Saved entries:
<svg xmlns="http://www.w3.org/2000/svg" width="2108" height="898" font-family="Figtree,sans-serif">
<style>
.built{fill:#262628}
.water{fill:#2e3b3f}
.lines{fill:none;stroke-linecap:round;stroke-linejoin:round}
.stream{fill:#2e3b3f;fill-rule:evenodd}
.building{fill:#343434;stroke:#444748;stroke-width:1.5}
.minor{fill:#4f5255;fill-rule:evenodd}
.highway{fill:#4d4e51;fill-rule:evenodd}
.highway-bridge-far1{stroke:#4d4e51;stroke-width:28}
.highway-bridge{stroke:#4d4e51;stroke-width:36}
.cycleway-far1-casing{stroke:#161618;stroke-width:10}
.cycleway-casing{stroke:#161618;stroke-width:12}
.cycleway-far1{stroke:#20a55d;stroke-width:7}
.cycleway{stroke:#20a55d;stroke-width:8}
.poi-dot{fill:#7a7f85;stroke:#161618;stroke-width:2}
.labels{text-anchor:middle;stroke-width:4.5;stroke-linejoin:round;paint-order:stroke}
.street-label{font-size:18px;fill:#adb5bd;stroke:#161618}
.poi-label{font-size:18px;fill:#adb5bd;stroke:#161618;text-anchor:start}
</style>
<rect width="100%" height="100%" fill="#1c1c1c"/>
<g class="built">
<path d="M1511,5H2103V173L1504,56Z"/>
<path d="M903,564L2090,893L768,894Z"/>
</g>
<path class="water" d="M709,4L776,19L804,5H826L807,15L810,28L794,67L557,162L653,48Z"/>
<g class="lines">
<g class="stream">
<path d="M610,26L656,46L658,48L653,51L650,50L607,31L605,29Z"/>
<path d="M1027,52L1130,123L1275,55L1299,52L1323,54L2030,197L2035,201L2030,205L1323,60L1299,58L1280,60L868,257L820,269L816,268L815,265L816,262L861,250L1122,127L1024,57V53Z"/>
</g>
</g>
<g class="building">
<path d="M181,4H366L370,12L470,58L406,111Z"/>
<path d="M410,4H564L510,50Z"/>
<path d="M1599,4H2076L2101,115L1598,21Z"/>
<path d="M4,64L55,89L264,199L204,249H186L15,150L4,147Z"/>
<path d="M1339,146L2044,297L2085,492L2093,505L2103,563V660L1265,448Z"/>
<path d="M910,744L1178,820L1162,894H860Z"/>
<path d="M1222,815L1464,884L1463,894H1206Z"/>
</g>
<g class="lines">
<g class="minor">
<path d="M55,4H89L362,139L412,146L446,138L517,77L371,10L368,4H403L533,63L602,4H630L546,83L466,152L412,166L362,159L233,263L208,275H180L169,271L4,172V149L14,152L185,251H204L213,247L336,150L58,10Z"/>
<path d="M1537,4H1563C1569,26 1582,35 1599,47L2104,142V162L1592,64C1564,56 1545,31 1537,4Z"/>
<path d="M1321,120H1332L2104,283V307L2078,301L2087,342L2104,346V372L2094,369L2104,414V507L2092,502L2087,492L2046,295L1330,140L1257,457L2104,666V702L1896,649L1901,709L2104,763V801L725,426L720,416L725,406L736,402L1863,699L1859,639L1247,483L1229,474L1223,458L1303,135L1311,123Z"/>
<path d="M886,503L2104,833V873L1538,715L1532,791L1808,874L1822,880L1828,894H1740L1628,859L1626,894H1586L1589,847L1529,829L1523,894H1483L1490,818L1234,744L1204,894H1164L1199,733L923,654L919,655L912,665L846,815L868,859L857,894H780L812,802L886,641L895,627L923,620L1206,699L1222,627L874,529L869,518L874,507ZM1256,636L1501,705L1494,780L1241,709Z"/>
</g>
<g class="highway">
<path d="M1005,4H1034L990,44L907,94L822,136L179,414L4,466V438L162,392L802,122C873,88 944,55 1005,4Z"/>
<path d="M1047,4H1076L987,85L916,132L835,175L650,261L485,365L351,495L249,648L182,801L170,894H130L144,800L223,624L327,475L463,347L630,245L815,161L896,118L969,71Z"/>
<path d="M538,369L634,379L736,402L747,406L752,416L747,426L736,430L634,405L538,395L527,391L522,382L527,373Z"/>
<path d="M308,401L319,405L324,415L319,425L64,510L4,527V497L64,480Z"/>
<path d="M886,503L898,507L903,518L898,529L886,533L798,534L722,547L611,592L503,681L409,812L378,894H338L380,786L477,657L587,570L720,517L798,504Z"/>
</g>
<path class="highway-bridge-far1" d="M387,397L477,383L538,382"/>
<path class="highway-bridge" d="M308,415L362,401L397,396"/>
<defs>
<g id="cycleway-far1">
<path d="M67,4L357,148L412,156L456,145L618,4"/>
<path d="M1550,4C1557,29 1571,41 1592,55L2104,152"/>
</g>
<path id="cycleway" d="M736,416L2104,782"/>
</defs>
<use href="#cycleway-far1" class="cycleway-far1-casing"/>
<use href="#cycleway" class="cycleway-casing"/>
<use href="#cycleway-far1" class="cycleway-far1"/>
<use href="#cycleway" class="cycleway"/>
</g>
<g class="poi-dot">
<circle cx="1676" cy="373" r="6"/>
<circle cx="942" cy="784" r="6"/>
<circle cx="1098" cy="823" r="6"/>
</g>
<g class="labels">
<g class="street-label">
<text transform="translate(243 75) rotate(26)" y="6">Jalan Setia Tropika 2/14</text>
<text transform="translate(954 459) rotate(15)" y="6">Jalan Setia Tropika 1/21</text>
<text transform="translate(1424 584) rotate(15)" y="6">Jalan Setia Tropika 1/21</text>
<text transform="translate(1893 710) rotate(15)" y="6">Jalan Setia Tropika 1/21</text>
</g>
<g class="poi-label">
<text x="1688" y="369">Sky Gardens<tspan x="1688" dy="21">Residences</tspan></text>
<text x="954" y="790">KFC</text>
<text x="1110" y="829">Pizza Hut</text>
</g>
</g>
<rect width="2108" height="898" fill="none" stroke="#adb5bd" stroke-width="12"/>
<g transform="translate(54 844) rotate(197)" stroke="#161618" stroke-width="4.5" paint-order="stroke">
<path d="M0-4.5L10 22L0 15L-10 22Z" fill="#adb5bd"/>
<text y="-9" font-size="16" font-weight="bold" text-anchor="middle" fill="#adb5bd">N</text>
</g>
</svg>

Assignment
Reproduce every line above without error.

Exercise response
<svg xmlns="http://www.w3.org/2000/svg" width="2108" height="898" font-family="Figtree,sans-serif">
<style>
.built{fill:#262628}
.water{fill:#2e3b3f}
.lines{fill:none;stroke-linecap:round;stroke-linejoin:round}
.stream{fill:#2e3b3f;fill-rule:evenodd}
.building{fill:#343434;stroke:#444748;stroke-width:1.5}
.minor{fill:#4f5255;fill-rule:evenodd}
.highway{fill:#4d4e51;fill-rule:evenodd}
.highway-bridge-far1{stroke:#4d4e51;stroke-width:28}
.highway-bridge{stroke:#4d4e51;stroke-width:36}
.cycleway-far1-casing{stroke:#161618;stroke-width:10}
.cycleway-casing{stroke:#161618;stroke-width:12}
.cycleway-far1{stroke:#20a55d;stroke-width:7}
.cycleway{stroke:#20a55d;stroke-width:8}
.poi-dot{fill:#7a7f85;stroke:#161618;stroke-width:2}
.labels{text-anchor:middle;stroke-width:4.5;stroke-linejoin:round;paint-order:stroke}
.street-label{font-size:18px;fill:#adb5bd;stroke:#161618}
.poi-label{font-size:18px;fill:#adb5bd;stroke:#161618;text-anchor:start}
</style>
<rect width="100%" height="100%" fill="#1c1c1c"/>
<g class="built">
<path d="M1511,5H2103V173L1504,56Z"/>
<path d="M903,564L2090,893L768,894Z"/>
</g>
<path class="water" d="M709,4L776,19L804,5H826L807,15L810,28L794,67L557,162L653,48Z"/>
<g class="lines">
<g class="stream">
<path d="M610,26L656,46L658,48L653,51L650,50L607,31L605,29Z"/>
<path d="M1027,52L1130,123L1275,55L1299,52L1323,54L2030,197L2035,201L2030,205L1323,60L1299,58L1280,60L868,257L820,269L816,268L815,265L816,262L861,250L1122,127L1024,57V53Z"/>
</g>
</g>
<g class="building">
<path d="M181,4H366L370,12L470,58L406,111Z"/>
<path d="M410,4H564L510,50Z"/>
<path d="M1599,4H2076L2101,115L1598,21Z"/>
<path d="M4,64L55,89L264,199L204,249H186L15,150L4,147Z"/>
<path d="M1339,146L2044,297L2085,492L2093,505L2103,563V660L1265,448Z"/>
<path d="M910,744L1178,820L1162,894H860Z"/>
<path d="M1222,815L1464,884L1463,894H1206Z"/>
</g>
<g class="lines">
<g class="minor">
<path d="M55,4H89L362,139L412,146L446,138L517,77L371,10L368,4H403L533,63L602,4H630L546,83L466,152L412,166L362,159L233,263L208,275H180L169,271L4,172V149L14,152L185,251H204L213,247L336,150L58,10Z"/>
<path d="M1537,4H1563C1569,26 1582,35 1599,47L2104,142V162L1592,64C1564,56 1545,31 1537,4Z"/>
<path d="M1321,120H1332L2104,283V307L2078,301L2087,342L2104,346V372L2094,369L2104,414V507L2092,502L2087,492L2046,295L1330,140L1257,457L2104,666V702L1896,649L1901,709L2104,763V801L725,426L720,416L725,406L736,402L1863,699L1859,639L1247,483L1229,474L1223,458L1303,135L1311,123Z"/>
<path d="M886,503L2104,833V873L1538,715L1532,791L1808,874L1822,880L1828,894H1740L1628,859L1626,894H1586L1589,847L1529,829L1523,894H1483L1490,818L1234,744L1204,894H1164L1199,733L923,654L919,655L912,665L846,815L868,859L857,894H780L812,802L886,641L895,627L923,620L1206,699L1222,627L874,529L869,518L874,507ZM1256,636L1501,705L1494,780L1241,709Z"/>
</g>
<g class="highway">
<path d="M1005,4H1034L990,44L907,94L822,136L179,414L4,466V438L162,392L802,122C873,88 944,55 1005,4Z"/>
<path d="M1047,4H1076L987,85L916,132L835,175L650,261L485,365L351,495L249,648L182,801L170,894H130L144,800L223,624L327,475L463,347L630,245L815,161L896,118L969,71Z"/>
<path d="M538,369L634,379L736,402L747,406L752,416L747,426L736,430L634,405L538,395L527,391L522,382L527,373Z"/>
<path d="M308,401L319,405L324,415L319,425L64,510L4,527V497L64,480Z"/>
<path d="M886,503L898,507L903,518L898,529L886,533L798,534L722,547L611,592L503,681L409,812L378,894H338L380,786L477,657L587,570L720,517L798,504Z"/>
</g>
<path class="highway-bridge-far1" d="M387,397L477,383L538,382"/>
<path class="highway-bridge" d="M308,415L362,401L397,396"/>
<defs>
<g id="cycleway-far1">
<path d="M67,4L357,148L412,156L456,145L618,4"/>
<path d="M1550,4C1557,29 1571,41 1592,55L2104,152"/>
</g>
<path id="cycleway" d="M736,416L2104,782"/>
</defs>
<use href="#cycleway-far1" class="cycleway-far1-casing"/>
<use href="#cycleway" class="cycleway-casing"/>
<use href="#cycleway-far1" class="cycleway-far1"/>
<use href="#cycleway" class="cycleway"/>
</g>
<g class="poi-dot">
<circle cx="1676" cy="373" r="6"/>
<circle cx="942" cy="784" r="6"/>
<circle cx="1098" cy="823" r="6"/>
</g>
<g class="labels">
<g class="street-label">
<text transform="translate(243 75) rotate(26)" y="6">Jalan Setia Tropika 2/14</text>
<text transform="translate(954 459) rotate(15)" y="6">Jalan Setia Tropika 1/21</text>
<text transform="translate(1424 584) rotate(15)" y="6">Jalan Setia Tropika 1/21</text>
<text transform="translate(1893 710) rotate(15)" y="6">Jalan Setia Tropika 1/21</text>
</g>
<g class="poi-label">
<text x="1688" y="369">Sky Gardens<tspan x="1688" dy="21">Residences</tspan></text>
<text x="954" y="790">KFC</text>
<text x="1110" y="829">Pizza Hut</text>
</g>
</g>
<rect width="2108" height="898" fill="none" stroke="#adb5bd" stroke-width="12"/>
<g transform="translate(54 844) rotate(197)" stroke="#161618" stroke-width="4.5" paint-order="stroke">
<path d="M0-4.5L10 22L0 15L-10 22Z" fill="#adb5bd"/>
<text y="-9" font-size="16" font-weight="bold" text-anchor="middle" fill="#adb5bd">N</text>
</g>
</svg>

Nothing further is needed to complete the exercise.